▶ EXERCISE PROMPT
Pictures do not belong in your copy; repeat every other part of the entries exactly.

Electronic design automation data
::::::

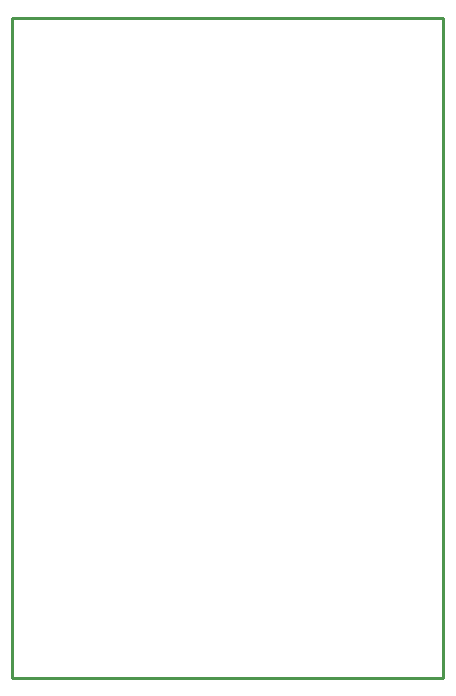
<source format=gbr>
G04 EAGLE Gerber RS-274X export*
G75*
%MOMM*%
%FSLAX34Y34*%
%LPD*%
%IN*%
%IPPOS*%
%AMOC8*
5,1,8,0,0,1.08239X$1,22.5*%
G01*
%ADD10C,0.254000*%


D10*
X139700Y177800D02*
X504700Y177800D01*
X504700Y736500D01*
X139700Y736500D01*
X139700Y177800D01*
M02*

</source>
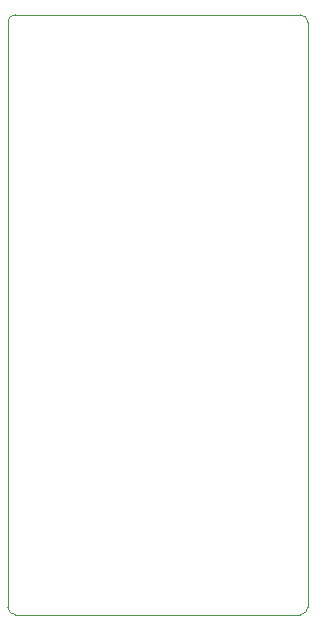
<source format=gbr>
G04 #@! TF.GenerationSoftware,KiCad,Pcbnew,5.99.0-unknown-8bd2765~86~ubuntu18.04.1*
G04 #@! TF.CreationDate,2019-12-15T18:04:07+00:00*
G04 #@! TF.ProjectId,ATF1502AS-EVB,41544631-3530-4324-9153-2d4556422e6b,rev?*
G04 #@! TF.SameCoordinates,Original*
G04 #@! TF.FileFunction,Profile,NP*
%FSLAX46Y46*%
G04 Gerber Fmt 4.6, Leading zero omitted, Abs format (unit mm)*
G04 Created by KiCad (PCBNEW 5.99.0-unknown-8bd2765~86~ubuntu18.04.1) date 2019-12-15 18:04:07*
%MOMM*%
%LPD*%
G04 APERTURE LIST*
%ADD10C,0.050000*%
G04 APERTURE END LIST*
D10*
X49530000Y-50165000D02*
G75*
G02X50165000Y-49530000I635000J0D01*
G01*
X50165000Y-100330000D02*
G75*
G02X49530000Y-99695000I0J635000D01*
G01*
X74930000Y-99695000D02*
G75*
G02X74295000Y-100330000I-635000J0D01*
G01*
X74295000Y-49530000D02*
G75*
G02X74930000Y-50165000I0J-635000D01*
G01*
X49530000Y-99695000D02*
X49530000Y-50165000D01*
X74295000Y-100330000D02*
X50165000Y-100330000D01*
X74930000Y-50165000D02*
X74930000Y-99695000D01*
X50165000Y-49530000D02*
X74295000Y-49530000D01*
M02*

</source>
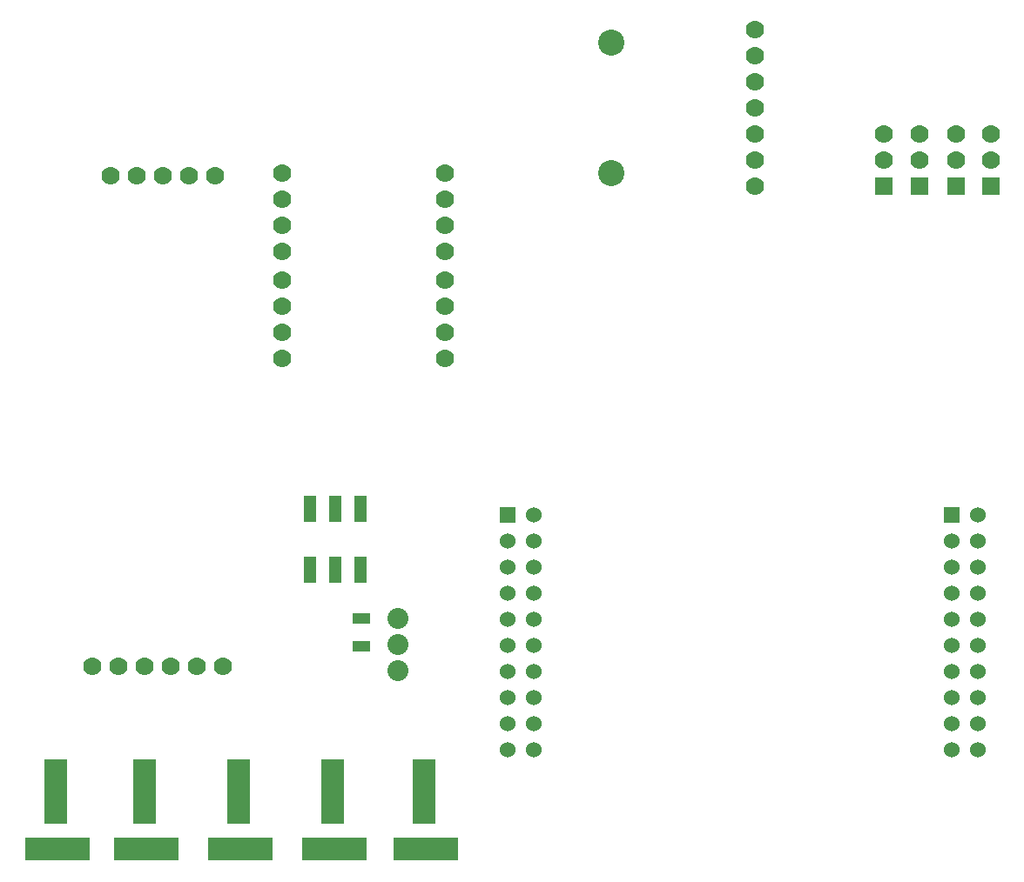
<source format=gbr>
%TF.GenerationSoftware,Altium Limited,Altium Designer,18.1.9 (240)*%
G04 Layer_Color=255*
%FSLAX26Y26*%
%MOIN*%
%TF.FileFunction,Pads,Top*%
%TF.Part,Single*%
G01*
G75*
%TA.AperFunction,SMDPad,CuDef*%
%ADD10R,0.047000X0.100000*%
%ADD11R,0.066929X0.043307*%
%TA.AperFunction,ComponentPad*%
%ADD14C,0.070000*%
%ADD15R,0.070000X0.070000*%
%ADD16C,0.080000*%
%ADD17C,0.060000*%
%ADD18R,0.060000X0.060000*%
%ADD19C,0.100000*%
%ADD20R,0.090000X0.250000*%
%ADD21R,0.250000X0.090000*%
D10*
X1413000Y1530000D02*
D03*
X1315000D02*
D03*
X1217000D02*
D03*
Y1765000D02*
D03*
X1315000D02*
D03*
X1413000D02*
D03*
D11*
X1415000Y1343150D02*
D03*
Y1236850D02*
D03*
D14*
X855000Y3040000D02*
D03*
X755000D02*
D03*
X455000D02*
D03*
X555000D02*
D03*
X655000D02*
D03*
X3415000Y3200000D02*
D03*
Y3100000D02*
D03*
X3550000D02*
D03*
Y3200000D02*
D03*
X3690000D02*
D03*
Y3100000D02*
D03*
X3825000D02*
D03*
Y3200000D02*
D03*
X2920000Y3300000D02*
D03*
Y3200000D02*
D03*
Y3100000D02*
D03*
Y3000000D02*
D03*
Y3400000D02*
D03*
Y3500000D02*
D03*
Y3600000D02*
D03*
X1110000Y3050000D02*
D03*
Y2850000D02*
D03*
Y2750000D02*
D03*
Y2640000D02*
D03*
Y2540000D02*
D03*
Y2440000D02*
D03*
Y2340000D02*
D03*
Y2950000D02*
D03*
X1735000Y3050000D02*
D03*
Y2850000D02*
D03*
Y2750000D02*
D03*
Y2640000D02*
D03*
Y2540000D02*
D03*
Y2440000D02*
D03*
Y2340000D02*
D03*
Y2950000D02*
D03*
X385000Y1160000D02*
D03*
X485000D02*
D03*
X585000D02*
D03*
X685000D02*
D03*
X785000D02*
D03*
X885000D02*
D03*
D15*
X3415000Y3000000D02*
D03*
X3550000D02*
D03*
X3690000D02*
D03*
X3825000D02*
D03*
D16*
X1555000Y1245000D02*
D03*
Y1345000D02*
D03*
Y1145000D02*
D03*
D17*
X3775000Y840000D02*
D03*
Y940000D02*
D03*
Y1040000D02*
D03*
Y1140000D02*
D03*
Y1240000D02*
D03*
Y1340000D02*
D03*
Y1440000D02*
D03*
Y1540000D02*
D03*
Y1640000D02*
D03*
Y1740000D02*
D03*
X3675000Y840000D02*
D03*
Y940000D02*
D03*
Y1040000D02*
D03*
Y1140000D02*
D03*
Y1240000D02*
D03*
Y1340000D02*
D03*
Y1440000D02*
D03*
Y1540000D02*
D03*
Y1640000D02*
D03*
X1975000D02*
D03*
Y1540000D02*
D03*
Y1440000D02*
D03*
Y1340000D02*
D03*
Y1240000D02*
D03*
Y1140000D02*
D03*
Y1040000D02*
D03*
Y940000D02*
D03*
Y840000D02*
D03*
X2075000Y1740000D02*
D03*
Y1640000D02*
D03*
Y1540000D02*
D03*
Y1440000D02*
D03*
Y1340000D02*
D03*
Y1240000D02*
D03*
Y1140000D02*
D03*
Y1040000D02*
D03*
Y940000D02*
D03*
Y840000D02*
D03*
D18*
X3675000Y1740000D02*
D03*
X1975000D02*
D03*
D19*
X2370000Y3050000D02*
D03*
Y3550000D02*
D03*
D20*
X245000Y680000D02*
D03*
X585000D02*
D03*
X945000D02*
D03*
X1305000D02*
D03*
X1655000D02*
D03*
D21*
X250000Y460000D02*
D03*
X590000D02*
D03*
X950000D02*
D03*
X1310000D02*
D03*
X1660000D02*
D03*
%TF.MD5,64e32cd43266b4eefcbfd7a73dbb62b2*%
M02*

</source>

::::::

▶ RESPONSE FOR THIS EXERCISE
<source format=gbr>
G04 EAGLE Gerber RS-274X export*
G75*
%MOMM*%
%FSLAX34Y34*%
%LPD*%
%IN*%
%IPPOS*%
%AMOC8*
5,1,8,0,0,1.08239X$1,22.5*%
G01*
%ADD10C,0.254000*%


D10*
X139700Y177800D02*
X504700Y177800D01*
X504700Y736500D01*
X139700Y736500D01*
X139700Y177800D01*
M02*

</source>
<source format=gbr>
G04 #@! TF.GenerationSoftware,KiCad,Pcbnew,5.99.0-unknown-8bd2765~86~ubuntu18.04.1*
G04 #@! TF.CreationDate,2019-12-15T18:04:07+00:00*
G04 #@! TF.ProjectId,ATF1502AS-EVB,41544631-3530-4324-9153-2d4556422e6b,rev?*
G04 #@! TF.SameCoordinates,Original*
G04 #@! TF.FileFunction,Profile,NP*
%FSLAX46Y46*%
G04 Gerber Fmt 4.6, Leading zero omitted, Abs format (unit mm)*
G04 Created by KiCad (PCBNEW 5.99.0-unknown-8bd2765~86~ubuntu18.04.1) date 2019-12-15 18:04:07*
%MOMM*%
%LPD*%
G04 APERTURE LIST*
%ADD10C,0.050000*%
G04 APERTURE END LIST*
D10*
X49530000Y-50165000D02*
G75*
G02X50165000Y-49530000I635000J0D01*
G01*
X50165000Y-100330000D02*
G75*
G02X49530000Y-99695000I0J635000D01*
G01*
X74930000Y-99695000D02*
G75*
G02X74295000Y-100330000I-635000J0D01*
G01*
X74295000Y-49530000D02*
G75*
G02X74930000Y-50165000I0J-635000D01*
G01*
X49530000Y-99695000D02*
X49530000Y-50165000D01*
X74295000Y-100330000D02*
X50165000Y-100330000D01*
X74930000Y-50165000D02*
X74930000Y-99695000D01*
X50165000Y-49530000D02*
X74295000Y-49530000D01*
M02*

</source>
<source format=gbr>
%TF.GenerationSoftware,Altium Limited,Altium Designer,18.1.9 (240)*%
G04 Layer_Color=255*
%FSLAX26Y26*%
%MOIN*%
%TF.FileFunction,Pads,Top*%
%TF.Part,Single*%
G01*
G75*
%TA.AperFunction,SMDPad,CuDef*%
%ADD10R,0.047000X0.100000*%
%ADD11R,0.066929X0.043307*%
%TA.AperFunction,ComponentPad*%
%ADD14C,0.070000*%
%ADD15R,0.070000X0.070000*%
%ADD16C,0.080000*%
%ADD17C,0.060000*%
%ADD18R,0.060000X0.060000*%
%ADD19C,0.100000*%
%ADD20R,0.090000X0.250000*%
%ADD21R,0.250000X0.090000*%
D10*
X1413000Y1530000D02*
D03*
X1315000D02*
D03*
X1217000D02*
D03*
Y1765000D02*
D03*
X1315000D02*
D03*
X1413000D02*
D03*
D11*
X1415000Y1343150D02*
D03*
Y1236850D02*
D03*
D14*
X855000Y3040000D02*
D03*
X755000D02*
D03*
X455000D02*
D03*
X555000D02*
D03*
X655000D02*
D03*
X3415000Y3200000D02*
D03*
Y3100000D02*
D03*
X3550000D02*
D03*
Y3200000D02*
D03*
X3690000D02*
D03*
Y3100000D02*
D03*
X3825000D02*
D03*
Y3200000D02*
D03*
X2920000Y3300000D02*
D03*
Y3200000D02*
D03*
Y3100000D02*
D03*
Y3000000D02*
D03*
Y3400000D02*
D03*
Y3500000D02*
D03*
Y3600000D02*
D03*
X1110000Y3050000D02*
D03*
Y2850000D02*
D03*
Y2750000D02*
D03*
Y2640000D02*
D03*
Y2540000D02*
D03*
Y2440000D02*
D03*
Y2340000D02*
D03*
Y2950000D02*
D03*
X1735000Y3050000D02*
D03*
Y2850000D02*
D03*
Y2750000D02*
D03*
Y2640000D02*
D03*
Y2540000D02*
D03*
Y2440000D02*
D03*
Y2340000D02*
D03*
Y2950000D02*
D03*
X385000Y1160000D02*
D03*
X485000D02*
D03*
X585000D02*
D03*
X685000D02*
D03*
X785000D02*
D03*
X885000D02*
D03*
D15*
X3415000Y3000000D02*
D03*
X3550000D02*
D03*
X3690000D02*
D03*
X3825000D02*
D03*
D16*
X1555000Y1245000D02*
D03*
Y1345000D02*
D03*
Y1145000D02*
D03*
D17*
X3775000Y840000D02*
D03*
Y940000D02*
D03*
Y1040000D02*
D03*
Y1140000D02*
D03*
Y1240000D02*
D03*
Y1340000D02*
D03*
Y1440000D02*
D03*
Y1540000D02*
D03*
Y1640000D02*
D03*
Y1740000D02*
D03*
X3675000Y840000D02*
D03*
Y940000D02*
D03*
Y1040000D02*
D03*
Y1140000D02*
D03*
Y1240000D02*
D03*
Y1340000D02*
D03*
Y1440000D02*
D03*
Y1540000D02*
D03*
Y1640000D02*
D03*
X1975000D02*
D03*
Y1540000D02*
D03*
Y1440000D02*
D03*
Y1340000D02*
D03*
Y1240000D02*
D03*
Y1140000D02*
D03*
Y1040000D02*
D03*
Y940000D02*
D03*
Y840000D02*
D03*
X2075000Y1740000D02*
D03*
Y1640000D02*
D03*
Y1540000D02*
D03*
Y1440000D02*
D03*
Y1340000D02*
D03*
Y1240000D02*
D03*
Y1140000D02*
D03*
Y1040000D02*
D03*
Y940000D02*
D03*
Y840000D02*
D03*
D18*
X3675000Y1740000D02*
D03*
X1975000D02*
D03*
D19*
X2370000Y3050000D02*
D03*
Y3550000D02*
D03*
D20*
X245000Y680000D02*
D03*
X585000D02*
D03*
X945000D02*
D03*
X1305000D02*
D03*
X1655000D02*
D03*
D21*
X250000Y460000D02*
D03*
X590000D02*
D03*
X950000D02*
D03*
X1310000D02*
D03*
X1660000D02*
D03*
%TF.MD5,64e32cd43266b4eefcbfd7a73dbb62b2*%
M02*

</source>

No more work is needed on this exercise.